Dataset entries:
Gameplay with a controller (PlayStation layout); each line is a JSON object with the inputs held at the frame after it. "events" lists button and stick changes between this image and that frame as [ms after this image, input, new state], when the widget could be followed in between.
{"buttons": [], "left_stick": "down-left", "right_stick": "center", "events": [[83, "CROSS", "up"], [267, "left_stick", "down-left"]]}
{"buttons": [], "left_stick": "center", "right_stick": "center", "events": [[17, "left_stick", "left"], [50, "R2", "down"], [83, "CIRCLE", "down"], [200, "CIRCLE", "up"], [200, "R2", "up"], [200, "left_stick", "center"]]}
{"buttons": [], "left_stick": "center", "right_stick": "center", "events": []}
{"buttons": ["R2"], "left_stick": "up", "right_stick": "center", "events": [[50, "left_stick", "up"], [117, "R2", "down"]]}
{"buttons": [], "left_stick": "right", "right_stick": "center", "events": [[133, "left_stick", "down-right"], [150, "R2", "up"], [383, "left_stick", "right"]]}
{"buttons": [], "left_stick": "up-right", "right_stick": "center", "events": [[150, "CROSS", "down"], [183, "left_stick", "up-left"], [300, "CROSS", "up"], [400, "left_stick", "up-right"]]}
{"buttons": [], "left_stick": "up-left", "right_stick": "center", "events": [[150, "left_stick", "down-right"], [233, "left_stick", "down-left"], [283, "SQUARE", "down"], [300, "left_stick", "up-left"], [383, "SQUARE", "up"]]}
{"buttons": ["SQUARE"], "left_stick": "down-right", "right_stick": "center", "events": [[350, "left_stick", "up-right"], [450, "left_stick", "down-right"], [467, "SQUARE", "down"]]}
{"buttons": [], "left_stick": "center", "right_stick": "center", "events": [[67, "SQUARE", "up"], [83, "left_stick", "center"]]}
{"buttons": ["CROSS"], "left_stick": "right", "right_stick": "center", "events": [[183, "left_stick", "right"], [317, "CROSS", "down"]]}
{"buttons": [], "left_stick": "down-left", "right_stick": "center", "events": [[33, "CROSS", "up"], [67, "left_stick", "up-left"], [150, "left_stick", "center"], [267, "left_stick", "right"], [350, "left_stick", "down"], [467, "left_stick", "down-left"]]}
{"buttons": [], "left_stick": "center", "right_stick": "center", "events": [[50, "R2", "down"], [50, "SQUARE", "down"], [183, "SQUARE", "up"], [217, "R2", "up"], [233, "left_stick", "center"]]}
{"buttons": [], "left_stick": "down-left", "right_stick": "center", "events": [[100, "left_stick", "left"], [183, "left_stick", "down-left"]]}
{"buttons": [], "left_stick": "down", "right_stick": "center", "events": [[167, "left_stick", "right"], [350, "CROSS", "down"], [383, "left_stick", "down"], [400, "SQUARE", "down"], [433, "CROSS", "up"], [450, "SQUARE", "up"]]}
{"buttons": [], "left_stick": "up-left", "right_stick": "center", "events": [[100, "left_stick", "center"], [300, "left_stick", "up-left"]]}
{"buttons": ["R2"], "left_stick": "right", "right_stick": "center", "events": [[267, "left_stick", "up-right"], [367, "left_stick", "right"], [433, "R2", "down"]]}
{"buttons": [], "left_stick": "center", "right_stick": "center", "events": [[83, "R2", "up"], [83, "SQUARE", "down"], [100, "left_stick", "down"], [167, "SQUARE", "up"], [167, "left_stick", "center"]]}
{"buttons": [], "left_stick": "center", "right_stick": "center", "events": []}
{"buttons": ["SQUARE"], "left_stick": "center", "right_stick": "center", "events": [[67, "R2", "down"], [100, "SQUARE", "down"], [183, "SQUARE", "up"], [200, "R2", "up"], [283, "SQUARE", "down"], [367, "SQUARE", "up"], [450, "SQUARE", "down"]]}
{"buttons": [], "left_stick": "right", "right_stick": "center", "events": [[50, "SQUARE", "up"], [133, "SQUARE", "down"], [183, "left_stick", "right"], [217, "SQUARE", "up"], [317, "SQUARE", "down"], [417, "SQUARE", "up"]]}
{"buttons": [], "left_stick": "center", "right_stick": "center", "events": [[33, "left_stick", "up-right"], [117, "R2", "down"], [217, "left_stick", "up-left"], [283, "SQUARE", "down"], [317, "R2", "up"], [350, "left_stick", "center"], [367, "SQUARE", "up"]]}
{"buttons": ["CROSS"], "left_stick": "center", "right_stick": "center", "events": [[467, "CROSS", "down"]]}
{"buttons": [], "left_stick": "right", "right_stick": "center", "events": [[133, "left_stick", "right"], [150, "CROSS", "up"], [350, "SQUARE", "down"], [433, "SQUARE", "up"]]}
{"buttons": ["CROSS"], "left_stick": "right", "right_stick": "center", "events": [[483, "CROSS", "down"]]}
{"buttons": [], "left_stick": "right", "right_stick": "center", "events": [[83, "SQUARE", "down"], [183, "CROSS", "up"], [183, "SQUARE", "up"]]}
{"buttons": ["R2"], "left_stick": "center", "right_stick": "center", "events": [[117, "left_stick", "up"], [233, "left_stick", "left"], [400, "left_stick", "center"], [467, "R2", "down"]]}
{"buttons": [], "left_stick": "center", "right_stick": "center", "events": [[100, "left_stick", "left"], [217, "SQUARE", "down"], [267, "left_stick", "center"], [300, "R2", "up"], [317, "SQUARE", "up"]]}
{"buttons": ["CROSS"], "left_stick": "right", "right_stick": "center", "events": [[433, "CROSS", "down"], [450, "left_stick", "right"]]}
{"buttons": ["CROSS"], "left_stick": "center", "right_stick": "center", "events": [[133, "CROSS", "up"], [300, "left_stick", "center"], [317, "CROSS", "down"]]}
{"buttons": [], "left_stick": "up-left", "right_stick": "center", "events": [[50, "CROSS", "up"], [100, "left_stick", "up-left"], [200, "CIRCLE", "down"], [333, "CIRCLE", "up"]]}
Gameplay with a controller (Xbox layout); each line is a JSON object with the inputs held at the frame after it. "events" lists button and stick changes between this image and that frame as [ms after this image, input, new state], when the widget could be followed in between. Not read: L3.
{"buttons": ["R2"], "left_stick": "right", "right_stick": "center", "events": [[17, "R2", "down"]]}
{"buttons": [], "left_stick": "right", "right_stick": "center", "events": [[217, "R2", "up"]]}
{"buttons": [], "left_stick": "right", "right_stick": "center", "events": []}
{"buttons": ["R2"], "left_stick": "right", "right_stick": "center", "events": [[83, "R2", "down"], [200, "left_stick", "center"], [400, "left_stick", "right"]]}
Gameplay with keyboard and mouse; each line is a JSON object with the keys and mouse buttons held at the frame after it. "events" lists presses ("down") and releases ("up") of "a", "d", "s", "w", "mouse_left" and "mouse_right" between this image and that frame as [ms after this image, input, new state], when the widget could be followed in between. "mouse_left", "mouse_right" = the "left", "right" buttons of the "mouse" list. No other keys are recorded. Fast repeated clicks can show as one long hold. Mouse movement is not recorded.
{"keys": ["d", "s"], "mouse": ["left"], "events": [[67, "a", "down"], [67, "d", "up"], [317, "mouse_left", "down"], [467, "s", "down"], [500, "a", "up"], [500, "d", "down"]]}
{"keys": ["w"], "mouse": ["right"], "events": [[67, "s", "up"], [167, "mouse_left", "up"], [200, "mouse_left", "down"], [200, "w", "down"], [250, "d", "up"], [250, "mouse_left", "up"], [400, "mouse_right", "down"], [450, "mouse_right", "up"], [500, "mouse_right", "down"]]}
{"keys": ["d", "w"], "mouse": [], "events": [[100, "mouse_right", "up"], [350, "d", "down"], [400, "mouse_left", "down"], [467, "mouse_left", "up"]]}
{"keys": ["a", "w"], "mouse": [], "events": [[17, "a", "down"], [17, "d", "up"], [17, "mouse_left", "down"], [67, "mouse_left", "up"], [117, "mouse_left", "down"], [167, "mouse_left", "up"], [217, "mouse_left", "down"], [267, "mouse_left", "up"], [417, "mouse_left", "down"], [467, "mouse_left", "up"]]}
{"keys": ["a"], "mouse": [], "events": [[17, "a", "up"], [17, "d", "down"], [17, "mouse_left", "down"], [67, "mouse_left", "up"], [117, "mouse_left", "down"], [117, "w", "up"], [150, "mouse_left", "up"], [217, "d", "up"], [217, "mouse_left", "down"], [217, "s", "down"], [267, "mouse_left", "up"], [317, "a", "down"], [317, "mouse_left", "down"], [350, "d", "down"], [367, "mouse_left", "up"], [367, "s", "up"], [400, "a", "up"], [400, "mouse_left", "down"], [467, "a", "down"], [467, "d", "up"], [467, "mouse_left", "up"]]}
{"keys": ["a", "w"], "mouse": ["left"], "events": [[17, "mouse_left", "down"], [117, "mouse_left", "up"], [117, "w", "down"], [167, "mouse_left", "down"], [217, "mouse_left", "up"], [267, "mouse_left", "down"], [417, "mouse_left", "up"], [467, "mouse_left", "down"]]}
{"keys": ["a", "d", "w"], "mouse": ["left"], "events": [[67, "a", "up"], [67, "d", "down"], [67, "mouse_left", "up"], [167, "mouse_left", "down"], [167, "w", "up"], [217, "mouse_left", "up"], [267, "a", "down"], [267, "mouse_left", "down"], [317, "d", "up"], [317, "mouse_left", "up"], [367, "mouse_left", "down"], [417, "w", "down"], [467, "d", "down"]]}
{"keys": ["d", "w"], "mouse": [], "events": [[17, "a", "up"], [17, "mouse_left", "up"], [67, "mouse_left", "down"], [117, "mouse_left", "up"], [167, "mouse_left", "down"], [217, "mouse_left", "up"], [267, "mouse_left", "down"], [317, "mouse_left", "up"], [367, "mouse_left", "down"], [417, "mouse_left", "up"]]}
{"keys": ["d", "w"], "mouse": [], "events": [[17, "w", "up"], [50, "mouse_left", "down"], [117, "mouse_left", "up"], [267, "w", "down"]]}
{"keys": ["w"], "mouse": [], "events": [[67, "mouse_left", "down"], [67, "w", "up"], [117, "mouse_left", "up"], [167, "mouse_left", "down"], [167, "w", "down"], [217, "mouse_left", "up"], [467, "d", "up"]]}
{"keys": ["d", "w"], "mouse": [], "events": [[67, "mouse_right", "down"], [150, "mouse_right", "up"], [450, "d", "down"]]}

Exercise: Whenever "CIRCLE" occurs in a line above, copy that line.

Answer:
{"buttons": [], "left_stick": "center", "right_stick": "center", "events": [[17, "left_stick", "left"], [50, "R2", "down"], [83, "CIRCLE", "down"], [200, "CIRCLE", "up"], [200, "R2", "up"], [200, "left_stick", "center"]]}
{"buttons": [], "left_stick": "up-left", "right_stick": "center", "events": [[50, "CROSS", "up"], [100, "left_stick", "up-left"], [200, "CIRCLE", "down"], [333, "CIRCLE", "up"]]}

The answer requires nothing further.